We had many good reasons for leaving our previous lives behind. My mother, Maureen, had been diagnosed with Alzheimer's Disease in April of the previous year, and although she was tolerating low doses of both Aricept and Namenda, her decline was more evident. Her partner since the death of my father in 1998, Julius (Julie for short), died shortly after his 90th birthday, and I had moved back home to be with her. We were both depressed about politics, the state of our field of education, and the growing difficulties of life in general. The 1936 colonial house we had happily lived in since 1970 in the town of Great Neck, just outside the Queens border on the north shore of Long Island, began to feel like a burden; it was just too big, too full of memories, too many stairs, too full of stuff. Chinese families were buying up real estate in Great Neck as investments, renting to other Chinese families who wanted their kids to go to top public schools. It seemed like a good time to sell.

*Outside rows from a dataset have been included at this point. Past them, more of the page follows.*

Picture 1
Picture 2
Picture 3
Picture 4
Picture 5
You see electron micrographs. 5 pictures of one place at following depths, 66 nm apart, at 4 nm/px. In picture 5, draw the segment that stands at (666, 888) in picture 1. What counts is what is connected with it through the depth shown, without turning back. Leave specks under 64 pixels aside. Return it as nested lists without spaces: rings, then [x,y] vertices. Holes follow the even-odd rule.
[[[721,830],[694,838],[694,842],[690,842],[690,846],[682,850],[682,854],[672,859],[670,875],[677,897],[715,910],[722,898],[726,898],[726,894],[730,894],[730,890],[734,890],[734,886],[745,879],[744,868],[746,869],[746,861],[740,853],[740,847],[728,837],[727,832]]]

Before Julie's death, I had applied for an elementary principal job in a private school in Rome. When they decided to hire internally, I felt disappointment, but more because of Rome than the job. We began to wonder about just moving to Rome. Why not? My parents had married there in 1960, and we had spent all our vacations in Italy, plus I had previously lived in Florence and Milan for several years. Some friends began to think our idea was not crazy. We wondered aloud about the pros and cons, and suddenly, we had put the house on the market and that was that. It sold in two weeks.

There is much more to our story, and every day since we got here, there have been stories. But the real reason I am starting this new blog is because I want other caretakers of elders with dementia and Alzheimer's Disease to have hope. Well-meaning doctors prescribe medications, make health recommendations, try to show they care about their patients and their families. But our system of health care is not set up for a true personalized approach to chronic, neurodegenerative diseases. Alzheimer's Disease is now the third leading cause of death in the United States, and it affects more women than men, both as patients and caretakers. I have only just begun to dig into and research available sources of information that speak to non-experts, and so far, it's been pretty grim. Mostly what I've found is not what I was looking for. That motivated me to write.

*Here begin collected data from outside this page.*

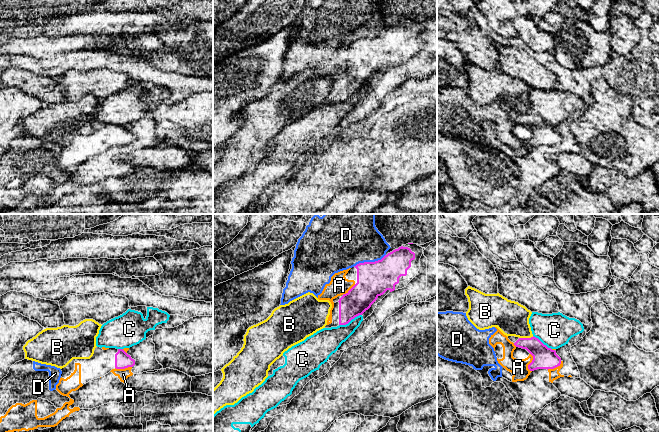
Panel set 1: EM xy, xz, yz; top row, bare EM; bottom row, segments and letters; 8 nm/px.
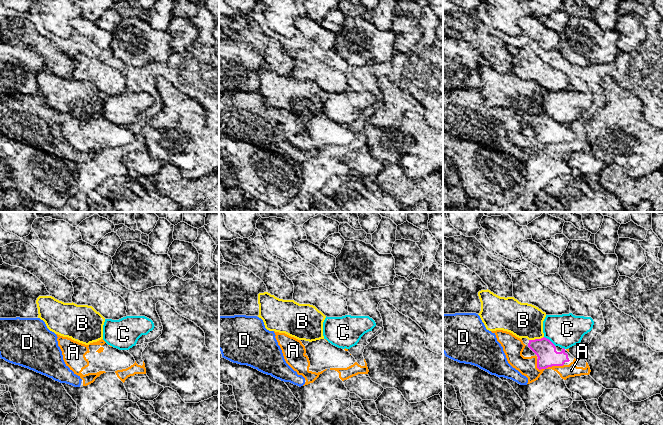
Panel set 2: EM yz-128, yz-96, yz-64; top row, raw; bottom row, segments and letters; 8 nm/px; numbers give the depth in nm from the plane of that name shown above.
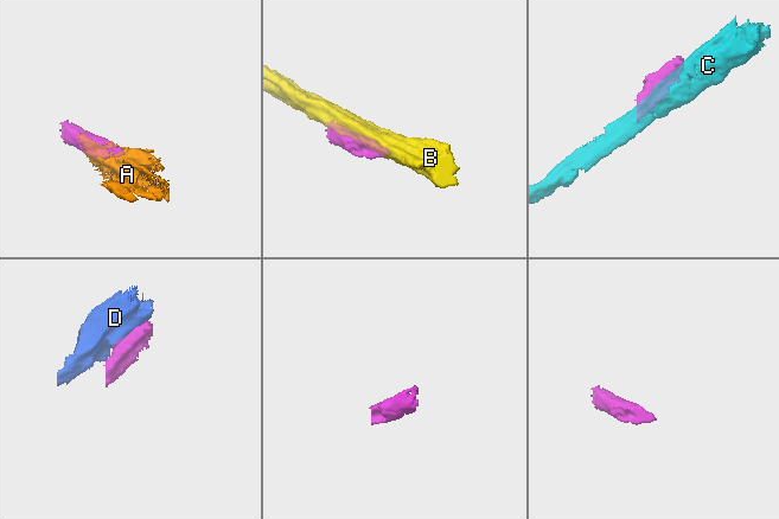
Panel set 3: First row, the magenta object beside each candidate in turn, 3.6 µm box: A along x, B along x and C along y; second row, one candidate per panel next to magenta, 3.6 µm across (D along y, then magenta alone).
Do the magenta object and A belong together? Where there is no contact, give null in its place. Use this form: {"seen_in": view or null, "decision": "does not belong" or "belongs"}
{"seen_in": "yz", "decision": "does not belong"}

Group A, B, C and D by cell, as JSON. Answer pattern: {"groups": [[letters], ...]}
{"groups": [["A", "D"], ["B"], ["C"]]}

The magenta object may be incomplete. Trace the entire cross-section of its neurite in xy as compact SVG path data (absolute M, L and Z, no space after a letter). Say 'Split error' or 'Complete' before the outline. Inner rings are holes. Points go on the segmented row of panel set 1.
Split error. M96 347L90 359L76 359L75 363L81 364L81 383L84 385L91 380L105 376L112 369L133 367L135 360L123 349L103 350Z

Promising research by Dale Bredesen of UCLA at the Mary S. Easton Center for Alzheimer's Disease Research, published in the journal Aging in 2014 and 2016, led me to consider enhancements to my mother's treatment beyond the obvious notions of healthy diet, sufficient sleep and rest, exercise, and reducing stress. It was clear that reading the New York Times every morning, and watching the PBS Newshour every evening was creating a toxic anxiety for both of us as we wondered just how much worse things could get with each passing day of bad and then worse news. We both play and love music, but even Bach, Sinatra and Ella were not getting us through the dark times. The fresh flowers and farmer's markets of summer, plus visits from friends and family provided temporary relief, but as our departure date neared we couldn't wait to get to Italy.

In our first days in Rome, driving in our unfamiliar neighborhood, my cellphone service went out and we lost our navigation guidance (which was hilariously mispronouncing Italian street names). "Oh well," my mother said cheerfully, "usually when you get lost you learn something new." We made our way home using instinct and street signage, and it wasn't until the next day when I was driving alone that I realized how profound her sentiment was. In fact, I found myself driving on the previously unfamiliar streets that were now familiar as the ones I had taken back home the day before. I realized I was learning a new way to get back home. I vowed then and there to get lost every day in the hopes of learning something new. That is why I titled this blog Roads to Rome. I plan to get lost and learn something new, and share it with all of you.

Like the sampietrini stones of Rome, the road will likely be bumpy and full of holes. But that bit of green will poke through and give us hope. I just know it will.